Constructing blog communities
Businesses set aside time for their people to participate in a wide variety of communities, whether formal or informal. Could a company that wants to encourage the formation of communities use blogs as part of that effort?
The issue here is that blogging will require a commitment from the author. There is the basic commitment of time required to read and write materials. And then there is the long-term commitment to blog, because blog communities don't form overnight. It takes time for the blogger to find their voice, and it takes time to build that community of readers and other writers.
I suspect the best opportunity is to build upon existing communities and find those people who are blogging already - or who are considering taking up blogging. For example, bloggers could publicize the activities of an internal community to the company. Or, in the example of Microsoft, bloggers are writing publicly about internal projects. Not only are they connecting Microsoft to the larger world, but they are connecting the community of internal experts to a wider world of experts outside the company. This builds an even larger community in which these people participate.

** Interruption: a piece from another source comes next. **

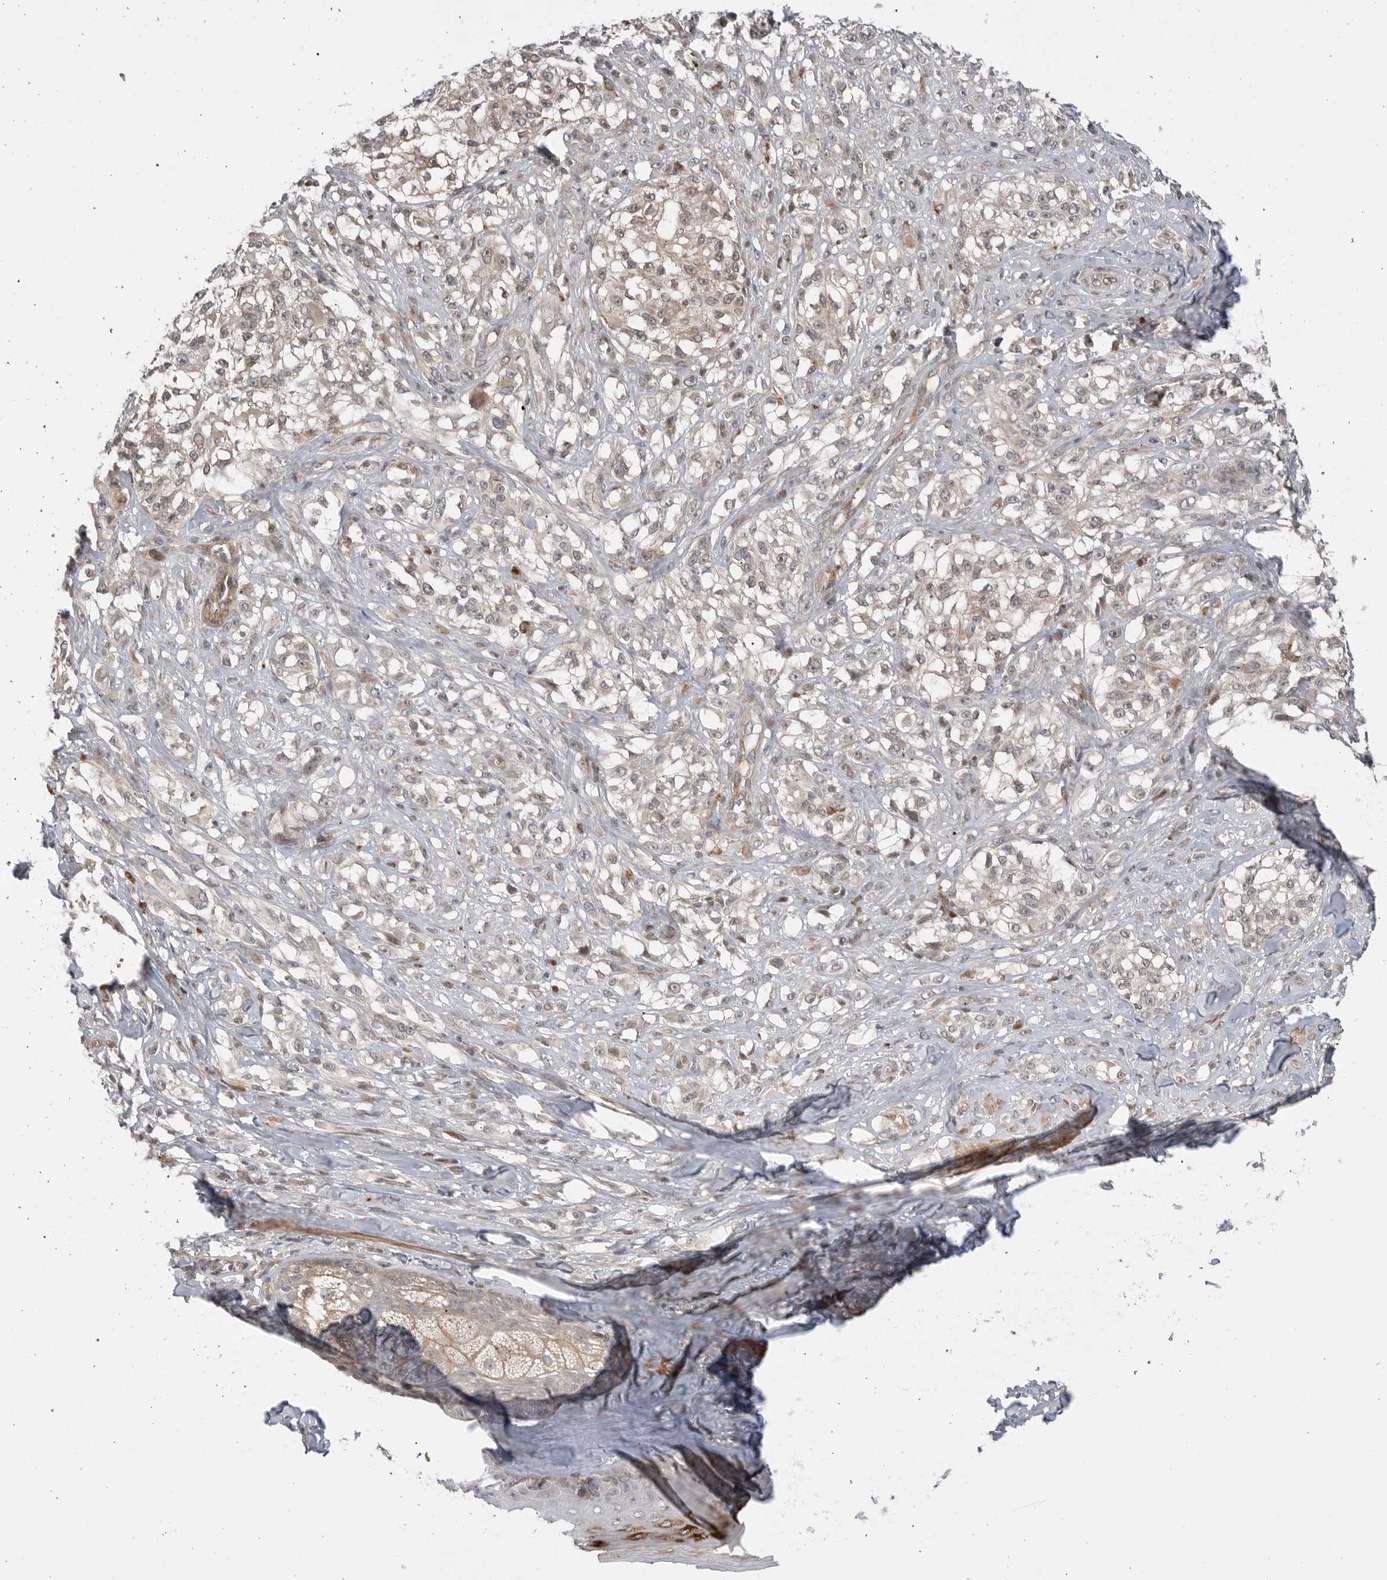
{"staining": {"intensity": "negative", "quantity": "none", "location": "none"}, "tissue": "melanoma", "cell_type": "Tumor cells", "image_type": "cancer", "snomed": [{"axis": "morphology", "description": "Malignant melanoma, NOS"}, {"axis": "topography", "description": "Skin of head"}], "caption": "Protein analysis of melanoma exhibits no significant expression in tumor cells.", "gene": "PEAK1", "patient": {"sex": "male", "age": 83}}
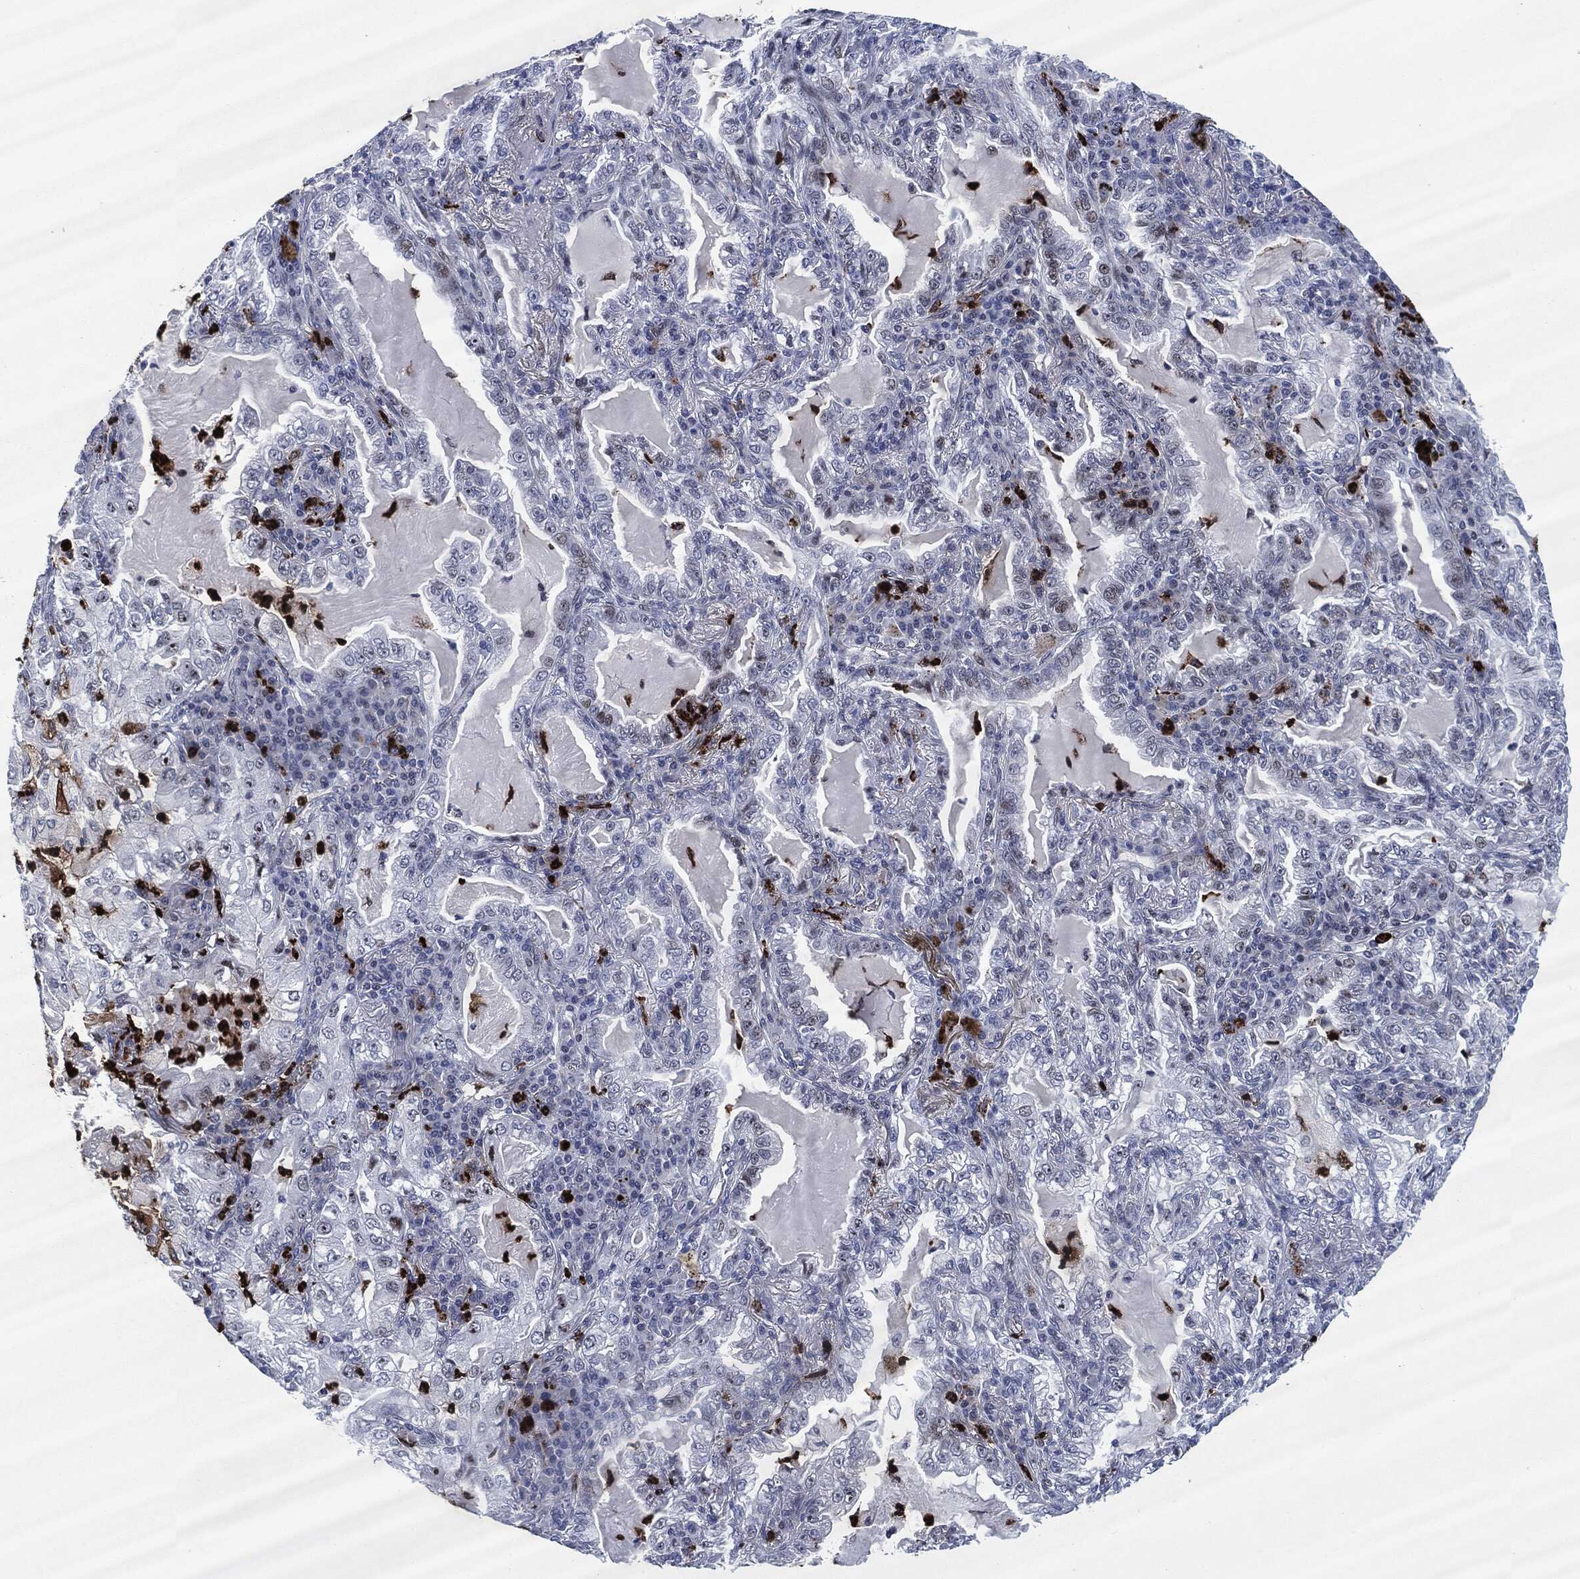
{"staining": {"intensity": "negative", "quantity": "none", "location": "none"}, "tissue": "lung cancer", "cell_type": "Tumor cells", "image_type": "cancer", "snomed": [{"axis": "morphology", "description": "Adenocarcinoma, NOS"}, {"axis": "topography", "description": "Lung"}], "caption": "Lung adenocarcinoma stained for a protein using IHC exhibits no expression tumor cells.", "gene": "MPO", "patient": {"sex": "female", "age": 73}}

Communities are about shared interest. Blogs are about individual interests. There are enough blogs out there that there are bound to be many bloggers who share the same interests, and thus are born communities of shared interest amongst blogs. Communities, whether blogs or otherwise, stick together because those common interests remain strong and the connections between the people engage the community members.
. Most blogs at least: the discussion about making things explicit came out of my statement that people wouldn't blog if they thought no one was reading. There are certainly opportunities to write for the sake of writing. Those blogs are not the ones that become part of communities.
. The most comments on a post at this blog have been 13, but only about 1/3 of my posts have comments at all. The average comments per post is 0.6 in total, and 1.9 for posts that have comments.
. Lilia Efimova and others argue that this linking behavior is much more indicative of community than are blogrolls, as it demonstrates an actual conversation around a shared topic. Blogrolls declare a shared interest, but don't demonstrate it. Check Lilia's two topic areas on blog communities and blog ecosystem.
. Technorati is probably the best-known blog-specific search engine. Others include PubSub, WayPath, Feedster, Blogger search, BlogPulse. All the big names offer blog-specific search too: Google, Yahoo. All of these services define their search space differently, which is why I like Talk Digger. A lot of people are talking about the search aggregator Gada.Be, but it isn't specific to blogs.